List of tasks:
[a] Name each team that the SQL outage account says the SOC was asked to page out.
[b] Pick up the SQL outage account after its final line and keep writing it.

Reading text:
=== Begin Enclosure ===

At ~10:00 Pacific today, while I was BS’ing with 2 of the DBA’s at my company from how much the DBE’s irritate us to what is wrong with our storage infrastructure, the pager went off [CLOISTER BELL]. The page indicated one of our DS/DW virtual SQL 2008 instance was offline. I ran over and got onto the Windows 2008 failover cluster tool and viewed the status of the cluster. I saw that SQL Server application was offline. Then I noticed the transaction log volume was offline/RED/non-existant. We immediately contacted our SOC and had them page out the Storage, Windows and Service Management teams.
While I waited for a bridge to be created I tried to bring the transaction log volume online. That didn’t work. It looked like the storage was not there. Now it is 10AM and no one should be doing anything at 10AM, RIGHT?!?!?! The bridge was started, a priority 2 incident was created and storage got on the call. The person in question, whose name will be kept secret because I might start cursing, identified he was cleaning up retired SVSP storage which we removed yesterday he accidentally removed the wrong volume. This got my blood boiling and so I asked “When is it coming back?” This person said it was GONE gone, as it removed/data destroyed. Holy Crap! So he as in the process of creating a new logs volume.
Now thankfully the master/model/msdb log files were not on this volume when SQL 2008 was installed. Also the logs volume was a dependency of SQL so when it was gone, SQL crashed and alerted us. We could bring up SQL just fine but all the user databases were in SUSPECT mode. The funny thing is that when you go through SSMS it didn’t actually say the word SUSPECT but rather showed the name of the database with no other icons next to it. What to do next. Well there is your check list:
- When was your last FULL & DIFF backups?
For 3 of the 4 core databases we had a recent FULL/DIFF. For the database which was ~6TB in size we had NONE.
- Why didn’t you have a backup?
- WHERE ARE YOUR BACKUPS?
Now our team huddled together and we started to come up with ideas. My manager, who was on IM mind you, remembered in the SQL 2000 days you could use sp_attach_single_file_db to attach a database without a transaction log file. Since we had a DBA tools database that was down because of the missing t-log file, we waited until the new log volume was created, built out the folder structure needed for recovery and tried:
- sp_attach_single_file_db — Failed.

=== End Enclosure ===

The data:
=== Begin Enclosure ===

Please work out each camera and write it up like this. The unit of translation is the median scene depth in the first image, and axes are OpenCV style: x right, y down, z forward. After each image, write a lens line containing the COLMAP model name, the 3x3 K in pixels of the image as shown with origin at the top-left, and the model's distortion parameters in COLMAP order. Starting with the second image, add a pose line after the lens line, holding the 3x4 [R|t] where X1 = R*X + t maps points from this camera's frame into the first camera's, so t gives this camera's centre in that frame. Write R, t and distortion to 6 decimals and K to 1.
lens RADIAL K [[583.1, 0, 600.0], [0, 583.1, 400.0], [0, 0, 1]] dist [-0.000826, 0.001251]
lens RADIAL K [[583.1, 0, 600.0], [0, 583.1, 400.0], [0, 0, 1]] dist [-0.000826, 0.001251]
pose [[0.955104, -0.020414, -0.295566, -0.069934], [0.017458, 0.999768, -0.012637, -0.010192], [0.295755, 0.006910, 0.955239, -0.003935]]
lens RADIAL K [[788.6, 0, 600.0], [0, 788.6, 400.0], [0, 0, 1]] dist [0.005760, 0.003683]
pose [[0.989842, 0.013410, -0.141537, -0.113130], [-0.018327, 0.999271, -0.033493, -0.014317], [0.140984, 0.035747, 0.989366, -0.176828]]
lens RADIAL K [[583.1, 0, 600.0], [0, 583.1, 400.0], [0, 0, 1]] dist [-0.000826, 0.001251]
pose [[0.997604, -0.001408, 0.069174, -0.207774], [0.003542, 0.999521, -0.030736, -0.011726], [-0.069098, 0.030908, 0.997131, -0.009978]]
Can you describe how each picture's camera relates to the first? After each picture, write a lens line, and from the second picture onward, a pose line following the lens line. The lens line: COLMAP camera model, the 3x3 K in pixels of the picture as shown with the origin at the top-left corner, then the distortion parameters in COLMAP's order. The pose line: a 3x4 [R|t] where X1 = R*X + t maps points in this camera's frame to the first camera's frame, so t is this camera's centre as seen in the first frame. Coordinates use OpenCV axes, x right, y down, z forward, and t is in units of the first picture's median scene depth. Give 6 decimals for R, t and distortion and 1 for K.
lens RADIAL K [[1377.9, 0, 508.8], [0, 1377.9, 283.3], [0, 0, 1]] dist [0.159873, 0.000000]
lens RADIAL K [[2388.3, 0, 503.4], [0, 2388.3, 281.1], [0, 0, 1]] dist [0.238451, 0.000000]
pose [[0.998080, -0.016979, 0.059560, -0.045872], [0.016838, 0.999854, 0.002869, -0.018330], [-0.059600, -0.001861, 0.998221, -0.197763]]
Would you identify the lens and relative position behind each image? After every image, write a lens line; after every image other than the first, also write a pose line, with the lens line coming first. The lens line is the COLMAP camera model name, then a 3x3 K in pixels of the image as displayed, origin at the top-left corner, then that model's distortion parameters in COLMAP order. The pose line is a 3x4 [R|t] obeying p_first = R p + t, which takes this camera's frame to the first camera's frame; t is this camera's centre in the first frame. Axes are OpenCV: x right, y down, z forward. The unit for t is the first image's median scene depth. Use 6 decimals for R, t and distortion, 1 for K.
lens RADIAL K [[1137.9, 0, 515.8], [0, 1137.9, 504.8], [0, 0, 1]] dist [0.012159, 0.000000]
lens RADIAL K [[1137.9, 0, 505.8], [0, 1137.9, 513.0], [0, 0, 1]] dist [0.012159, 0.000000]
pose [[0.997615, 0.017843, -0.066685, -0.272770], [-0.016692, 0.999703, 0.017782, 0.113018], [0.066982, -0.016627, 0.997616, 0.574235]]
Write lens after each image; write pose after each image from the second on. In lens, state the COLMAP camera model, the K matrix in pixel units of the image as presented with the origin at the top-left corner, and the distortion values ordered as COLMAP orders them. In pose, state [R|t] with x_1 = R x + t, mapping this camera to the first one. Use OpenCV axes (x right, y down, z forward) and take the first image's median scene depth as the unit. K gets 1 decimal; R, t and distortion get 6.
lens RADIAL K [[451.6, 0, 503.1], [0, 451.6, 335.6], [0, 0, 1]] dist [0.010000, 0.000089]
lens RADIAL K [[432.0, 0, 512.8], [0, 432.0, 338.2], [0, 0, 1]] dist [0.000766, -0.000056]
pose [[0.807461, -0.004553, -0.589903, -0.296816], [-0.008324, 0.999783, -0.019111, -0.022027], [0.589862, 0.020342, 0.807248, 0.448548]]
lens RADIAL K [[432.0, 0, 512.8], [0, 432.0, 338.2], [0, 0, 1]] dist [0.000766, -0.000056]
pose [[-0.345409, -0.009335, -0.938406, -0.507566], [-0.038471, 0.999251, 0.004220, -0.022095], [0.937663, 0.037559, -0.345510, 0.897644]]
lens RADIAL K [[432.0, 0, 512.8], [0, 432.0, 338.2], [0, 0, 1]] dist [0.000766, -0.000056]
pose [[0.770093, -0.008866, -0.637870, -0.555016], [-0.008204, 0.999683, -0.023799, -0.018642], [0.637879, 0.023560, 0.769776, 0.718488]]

=== End Enclosure ===

Answers to the exercise:
[a] Storage, Windows, Service Management

[b]
- CREATE DATABASE … ON FILE … FOR ATTACH_REBUILD_LOG — Failed.
- DBCC CHECKDB (<DB>,REPAIR_ALLOW_DATA_LOSS) — Failed.
Now what can we do? So I did a Google search [no I will never BING] and I found the answer. Paul Randal had blogged in August 28, 2008 on how to fix this exact issue. We had forgotten to put the database into EMERGENCY and SINGLE_USER mode prior to running the DBCC command. So what we had to run was:
ALTER DATABASE <DB> SET EMERGENCY;
ALTER DATABASE <DB> SET SINGLE_USER;
DBCC CHECKDB (<DB>, REPAIR_ALLOW_DATA_LOSS) WITH NO_INFOMSGS, ALL_ERRORMSGS;
We took the smallest of the 4 core user databases and ran the steps above. In about 38 minutes the DBCC CHECKDB finished for a 385GB database. We did a check and everything look okay [tables, view, data, etc]. Given the size/time for this test we estimated the recovery of the next 2 core databases [1.9 & 3.6 TB each] would take about 2.5 and 5 hours respectively. The largest database, which is ~6TB in size, will take about 9 hours to get done. The speed was estimated at 10GB per minute, taking into account our storage infrastructure, memory and MAXDOP setting of the server. The recovery is on its way and given we will have some data loss we really lucked out. By noon tomorrow we should be back up 100%.
The moral of this story kids? Paul Randal is a rockstar and I will buy him a round of anything he wants the next time I see him. As for our storage group, that is another sad story.